Fusion of Visual and Language Prompts

SegNext encodes visual prompts using convolutional layers, with embeddings fused to image embeddings via element-wise addition. This approach allows detailed spatial information to be maintained. For language prompts, SegNext utilizes the CLIP model to encode text into vectors, which are then queried against the image embedding for mask generation.
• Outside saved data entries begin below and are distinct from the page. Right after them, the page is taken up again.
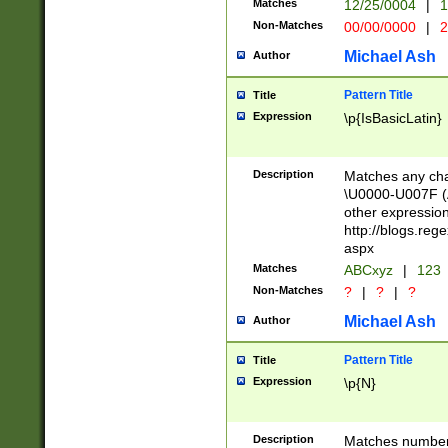
Matches
12/25/0004
|
1
1-31 (?# The ma
Non-Matches
00/00/0000
|
2
month has alread
you made it this
Michael Ash
Author
for the given m
separator choose
Pattern Title
Title
<year>(?=(?:00(?
Expression
\p{IsBasicLatin}
(?:\x20\d))))\d{4
zeros if needed )
followed by a di
Description
Matches any cha
format (0?[1-9]|1
\U0000-U007F (A
minutes and sec
other expressio
# 24 hour format 
http://blogs.re
#required minut
aspx
Matches
ABCxyz
|
123
Non-Matches
?
|
?
|
?
Michael Ash
Author
Pattern Title
Title
Expression
\p{N}
Description
Matches numbers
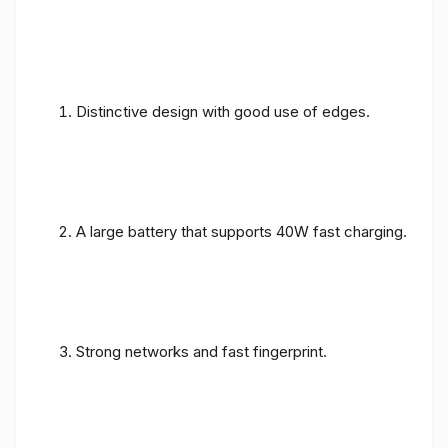
Distinctive design with good use of edges.
A large battery that supports 40W fast charging.
Strong networks and fast fingerprint.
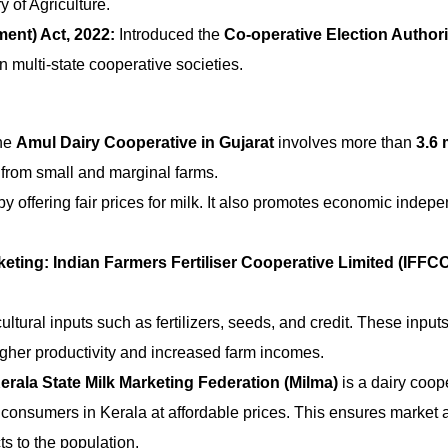
 of Agriculture.
ent) Act, 2022:
Introduced the
Co-operative Election Authori
n multi-state cooperative societies.
he
Amul Dairy Cooperative in Gujarat
involves more than
3.6 
 from small and marginal farms.
 offering fair prices for milk. It also promotes economic indep
keting:
Indian Farmers Fertiliser Cooperative Limited (IFFC
ultural inputs such as fertilizers, seeds, and credit. These input
higher productivity and increased farm incomes.
erala State Milk Marketing Federation (Milma)
is a dairy coop
to consumers in Kerala at affordable prices. This ensures market 
s to the population.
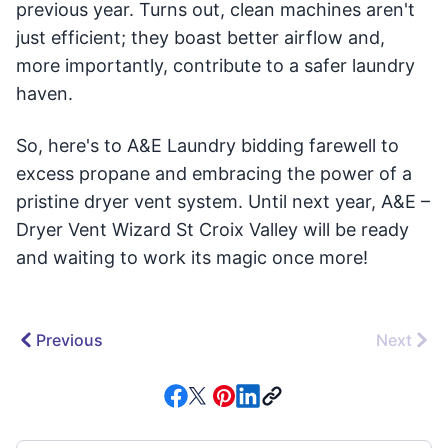
previous year. Turns out, clean machines aren't
just efficient; they boast better airflow and,
more importantly, contribute to a safer laundry
haven.
So, here's to A&E Laundry bidding farewell to
excess propane and embracing the power of a
pristine dryer vent system. Until next year, A&E –
Dryer Vent Wizard St Croix Valley will be ready
and waiting to work its magic once more!
Previous
Next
Training and Implementation Details

The model is trained with clicks as the primary prompt due to their generalizability to other prompt types. Training is conducted on the COCO+LVIS dataset, with fine-tuning on HQSeg-44K. SegNext employs ViT-Base as the image encoder and a lightweight segmentation decoder, ensuring efficient training and inference.

Experimental Evaluation

SegNext has been extensively evaluated on HQSeg-44K and DAVIS datasets, outperforming state-of-the-art methods in terms of segmentation quality while maintaining competitive latency. Additionally, the model shows promising generalizability in out-of-domain evaluations on medical datasets and can seamlessly handle diverse prompt types without specific training.

Limitations and Future Directions

The dense representation approach, while effective, is more resource-intensive compared to sparse representations. Furthermore, the model's handling of text prompts and its performance in capturing thin structures or dealing with cluttered scenes require further research. Future work may explore more powerful backbones or larger datasets to unlock SegNext's full potential.

Conclusion

SegNext represents a significant advance in interactive image segmentation, offering a versatile solution that combines the benefits of both specialist and generalist models. Its ability to efficiently process diverse prompts without sacrificing quality positions it as a promising tool for real-world applications, from enhanced user experiences in image editing to medical image analysis.